Aufgehängte Erdogan-Puppe: Schweden verzichtet auf Ermittlungen
Frankfurter Rundschau
Die schwedische Staatsanwaltschaft lehnt Ermittlungen im Falle der bei einer Protestaktion aufgehängten Erdogan-Puppe ab. Damit droht neuer Ärger mit Ankara.
Stockholm - Wegen einer umstrittenen Protestaktion in Stockholm drohen erneut Spannungen zwischen der Türkei und Schweden. Die schwedische Staatsanwaltschaft will in der Angelegenheit vorerst keine Ermittlungen aufnehmen. Der Stockholmer Staatsanwalt Lucas Eriksson teilte am Montag (16. Januar) der Deutschen Presse-Agentur mit, keine Voruntersuchungen einzuleiten. Der Zeitung Aftonbladet hatte er zuvor gesagt, er denke nicht, dass es sich bei der Aktion um Verleumdung handeln könnte.
Zu neuem Zwist zwischen beiden Staaten hatte vergangene Woche eine Protestaktion in der Nähe des Stockholmer Rathauses geführt: Aktivist:innen hatten dort eine Puppe an den Füßen aufgehängt, die dem türkischen Präsidenten Recep Tayyip Erdogan ähnelte. Sie gehörten zu einer schwedischen Organisation, die sich selbst als „ein Netzwerk für Solidarität und Austausch mit der revolutionären Bewegung in ganz Kurdistan“ bezeichnet. Die türkische Regierung reagierte wütend, bestellte den Botschafter ein und sagte einen Besuch des schwedischen Parlamentspräsidenten in Ankara ab.

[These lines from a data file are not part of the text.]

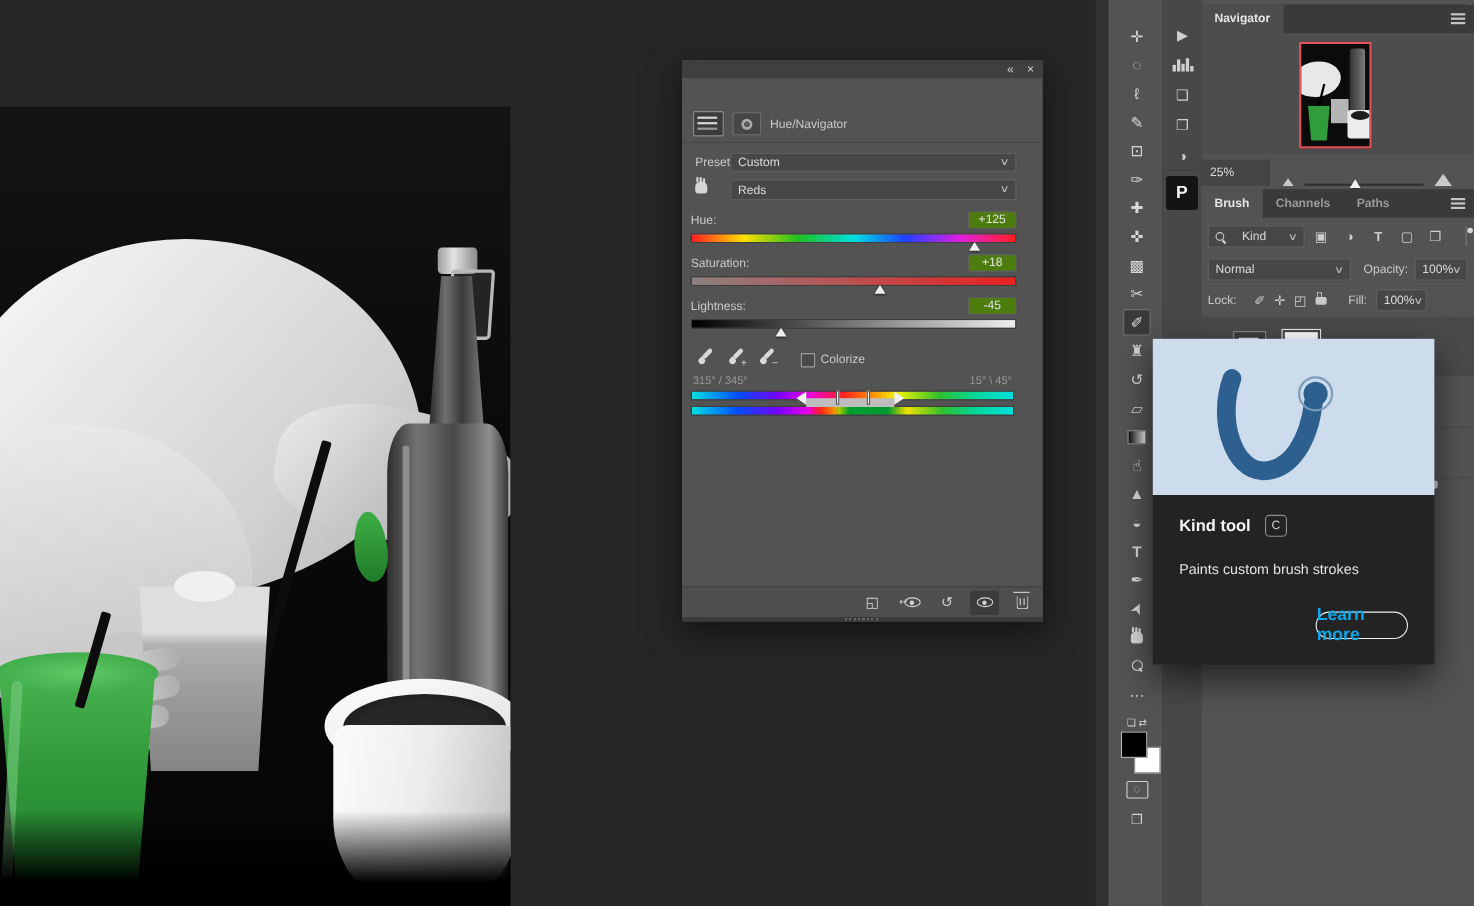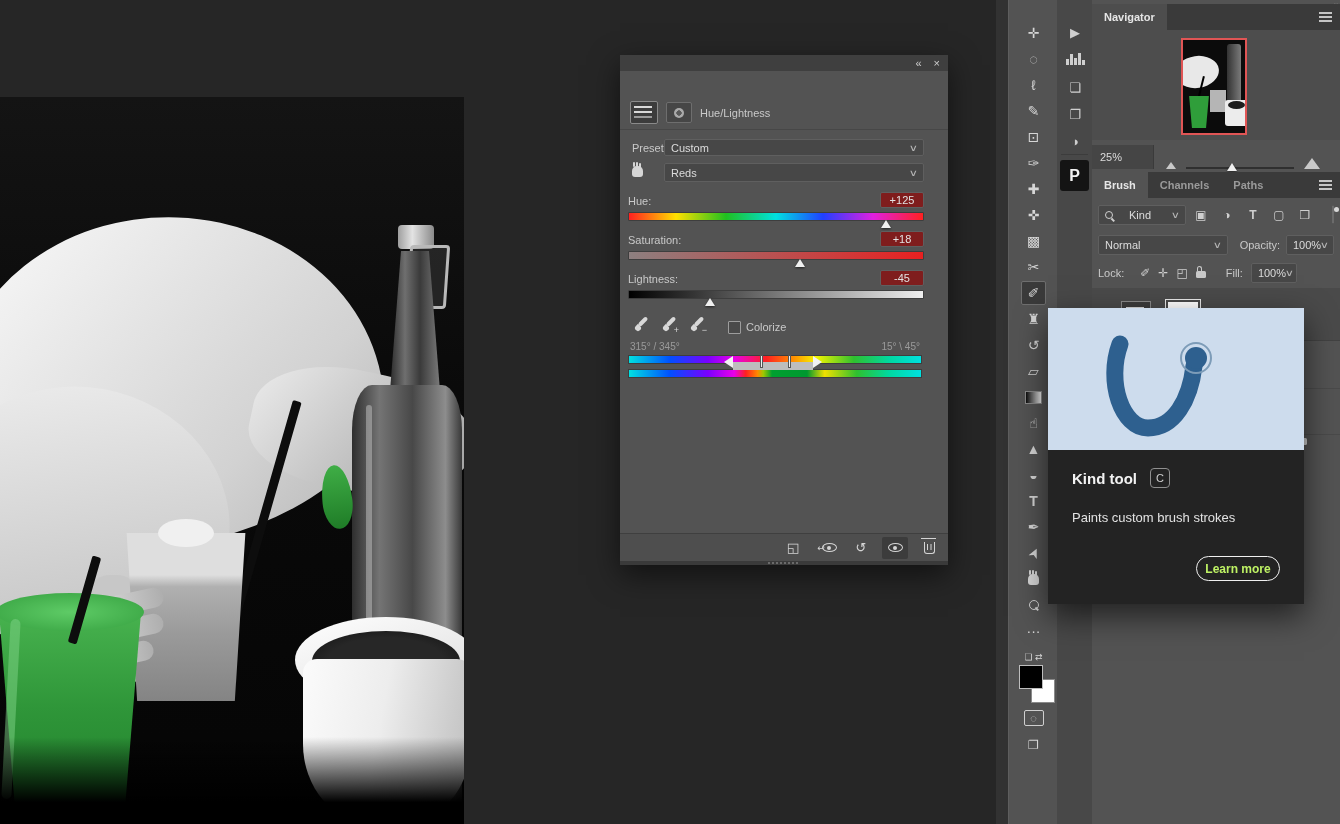--- a/index.html
+++ b/index.html
@@ -221,7 +221,7 @@
     <div class="adj-hd">
       <span class="ic-sliders"></span>
       <span class="ic-mask"></span>
-      <span class="lbl" style="font-size:11px">Hue/Lightness</span>
+      <span class="lbl" style="font-size:11px">Hue/Navigator</span>
     </div>
     <span class="abs lbl" style="left:12px;top:87px">Preset:</span>
     <div class="abs select" style="left:44px;top:84px;width:260px;height:17px">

Schwedens Ministerpräsident Ulf Kristersson und sein Außenminister Tobias Billström hatten die Aktion ebenfalls verurteilt. Hinsichtlich der Nato-Aufnahme sagte er auf einer Pressekonferenz mit EU-Ratspräsident Charles Michel in Stockholm, er sei weiterhin sehr überzeugt, dass Schweden „früher oder später“ Nato-Mitglied werde. Vermutungen über den genauen Zeitpunkt wollte er aber nicht anstellen.
Dagegen gibt es immer mehr Kritik an der Blockade für einen Nato-Beitritt durch Ankara sowie die zögerliche Haltung der schwedischen Regierung. „Schwedische Minister rennen heute wie eifrige Hundewelpen los, um Erdogan in allen erdenklichen Fragen entgegenzukommen“, schrieb die liberale schwedische Tageszeitung Dagens Nyheter in Stockholm in einem Kommentar zur anhaltenden türkischen Blockade der Nato-Aufnahme Schwedens und Finnlands.
„Schweden kann Zugeständnis um Zugeständnis machen, aber je mehr wir nachgeben, desto stärker wird Erdogan Druck machen. Wir haben nichts zu bieten, was ihm Anlass zum Nachgeben gibt, außer Dingen, die mit der schwedischen Demokratie und Rechtstradition unvereinbar sind. Wie die Auslieferung von Regimegegnern, harte Maßnahmen gegen schwedische Kurden und eine erstickte Meinungsfreiheit.“, so die schwedische Zeitung.